On the radio last week, I mentioned one of my favorite Debbie Reynolds moments - from Two Weeks With Love, when she was eighteen and playing the younger sister of Jane Powell. Miss Powell got romanced by Ricardo Montalban; Debbie had lanky, boyish Carleton Carpenter, who was extremely tall while she was petite, and so they looked cute rather than sexy like the leads. Carleton Carpenter, from Bennington, Vermont, is a jack of all trades: actor, songwriter, mystery novelist, and better at most everything he's tried than many exclusive practitioners.

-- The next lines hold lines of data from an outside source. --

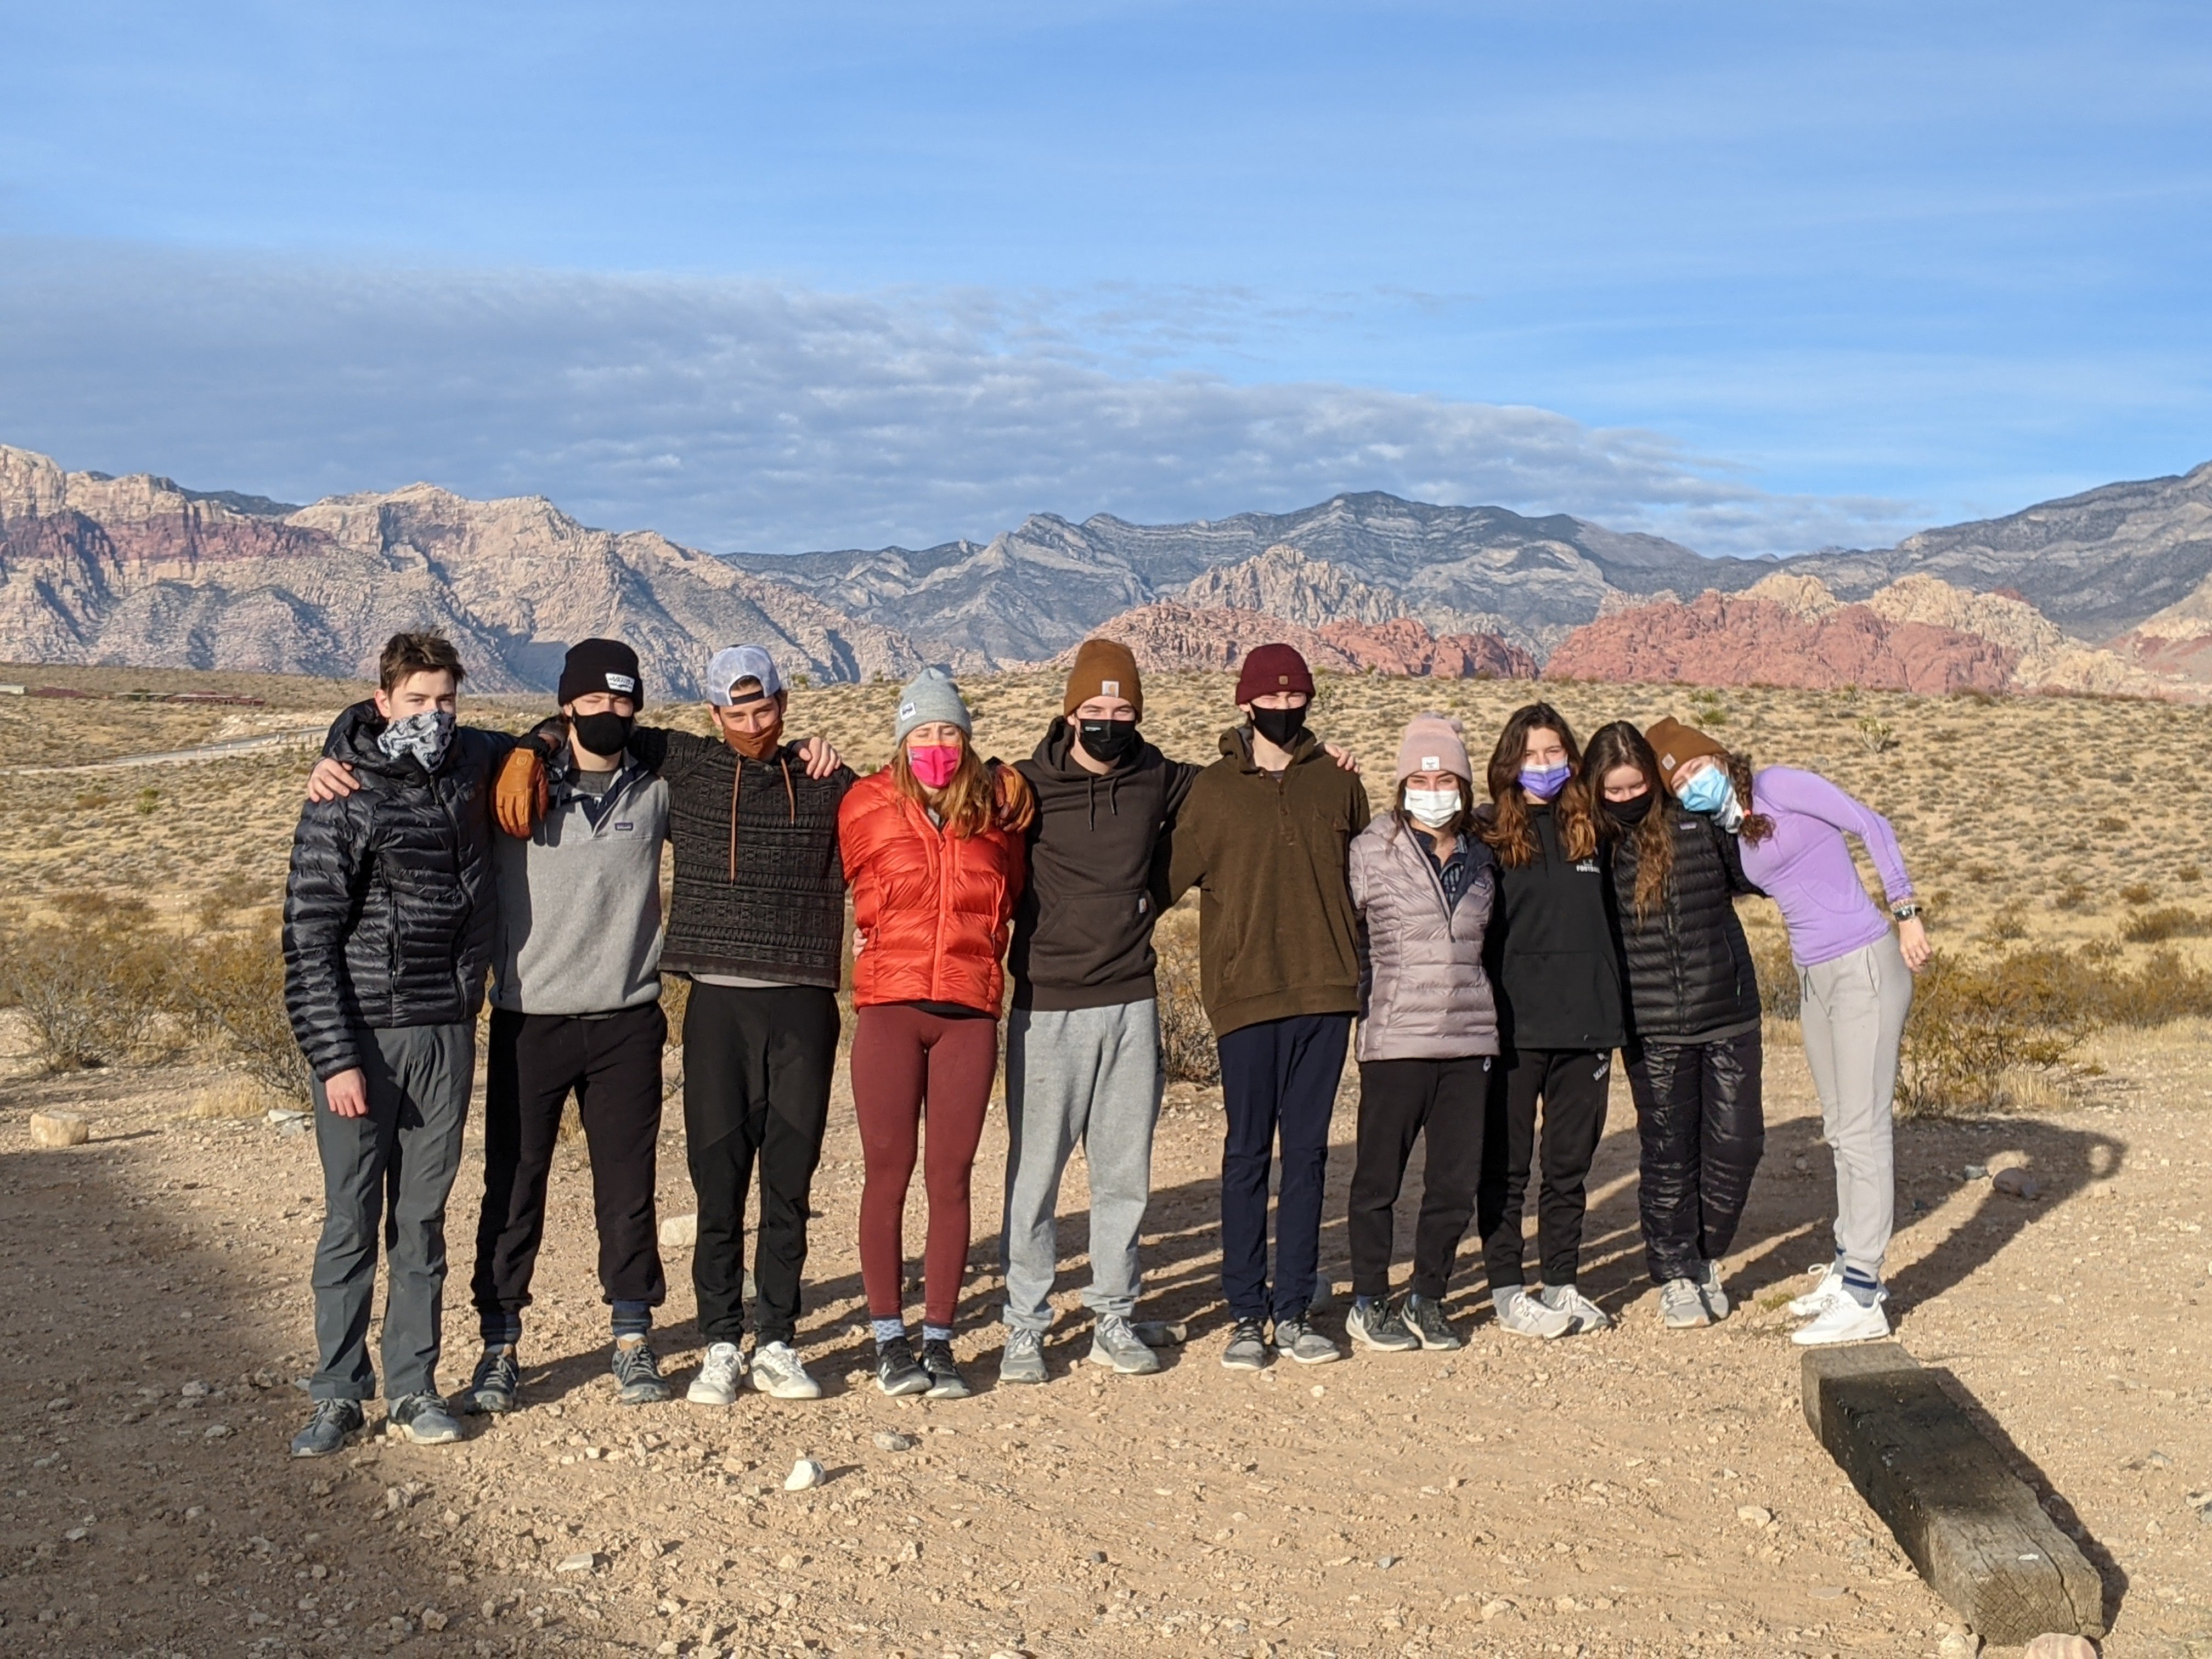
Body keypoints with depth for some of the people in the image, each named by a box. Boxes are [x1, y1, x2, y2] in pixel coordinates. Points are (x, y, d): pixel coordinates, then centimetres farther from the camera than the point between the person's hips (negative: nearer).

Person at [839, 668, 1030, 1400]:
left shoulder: (995, 810, 7)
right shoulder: (867, 807, 3)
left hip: (970, 1015, 1)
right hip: (889, 1009, -1)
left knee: (950, 1178, 5)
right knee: (887, 1173, 2)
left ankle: (939, 1340, 14)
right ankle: (889, 1338, 13)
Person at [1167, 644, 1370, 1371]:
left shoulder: (1339, 784, 10)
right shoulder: (1213, 790, 2)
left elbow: (1364, 881, 14)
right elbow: (1173, 875, 4)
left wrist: (1359, 970, 10)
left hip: (1325, 991, 2)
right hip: (1246, 992, -2)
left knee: (1307, 1153, 7)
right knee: (1247, 1154, 3)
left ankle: (1294, 1310, 15)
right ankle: (1246, 1314, 11)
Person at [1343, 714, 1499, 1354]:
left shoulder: (1481, 856, 10)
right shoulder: (1371, 851, -4)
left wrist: (1471, 996, 15)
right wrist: (1368, 999, -2)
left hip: (1470, 1038, 4)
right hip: (1395, 1040, -4)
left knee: (1457, 1180, 7)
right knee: (1379, 1178, 4)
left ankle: (1428, 1297, 22)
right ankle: (1369, 1302, 18)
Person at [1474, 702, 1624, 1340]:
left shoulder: (1590, 830, 9)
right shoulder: (1488, 835, -3)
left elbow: (1609, 923, 18)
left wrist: (1611, 1011, 9)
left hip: (1585, 1024, 4)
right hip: (1514, 1025, -4)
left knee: (1570, 1162, 11)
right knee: (1506, 1163, 4)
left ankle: (1563, 1283, 22)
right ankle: (1507, 1288, 13)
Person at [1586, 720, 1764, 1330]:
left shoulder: (1697, 821, -2)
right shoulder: (1593, 843, -2)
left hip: (1728, 1012, 1)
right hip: (1653, 1028, -1)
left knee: (1737, 1141, 4)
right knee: (1668, 1152, 6)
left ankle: (1705, 1256, 27)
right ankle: (1675, 1275, 21)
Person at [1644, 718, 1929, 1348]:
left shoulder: (1777, 786, -9)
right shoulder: (1730, 834, 11)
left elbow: (1870, 824, -12)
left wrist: (1906, 912, -15)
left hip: (1866, 966, -8)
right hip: (1813, 977, 8)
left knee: (1862, 1128, -6)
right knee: (1840, 1128, 16)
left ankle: (1861, 1298, -2)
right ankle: (1849, 1266, 28)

For Two Weeks With Love, he and Debbie did "Aba Daba Honeymoon", an old novelty song by Arthur Fields and Walter Donovan from 1914, right at the end of the Tin Pan Alley craze for jungle numbers:
Aba Daba Daba Daba Daba Daba Dab
Said the chimpy to the monk
Baba Daba Daba Daba Daba Dab Dab
Said the monkey to the chimp...
The gymnast had yet to learn how to dance, but she does her steps with brio and the gymnastics serve her in good stead when she's tossing peanuts to her duettist up a tree or swinging simian-like from the garden gate. "Aba Daba Honeymoon" became the first soundtrack to sell enough singles to earn a gold record, and suddenly everyone was doing a 40-year-old song - Hoagy Carmichael, Kitty Kallen, Merv Griffin... Its author, Arthur Fields, had retired to Florida and the fillip in royalties made his last two years very comfortable, until he died in a fire at his nursing home in 1953. Thomas Pynchon called "Aba Daba Honeymoon" "the nadir of all American expression", but I love that firecracker performance from young Debbie and her gangly swain. Years later, my little girl and I watched it together and took to singing it in the car on long journeys. This week my now teenage daughter said to me, "I was singing that all last term, and my friends said, 'What the hell is that?'" What it is is a terrific Debbie Reynolds performance that never fails to pick you up - now and forever.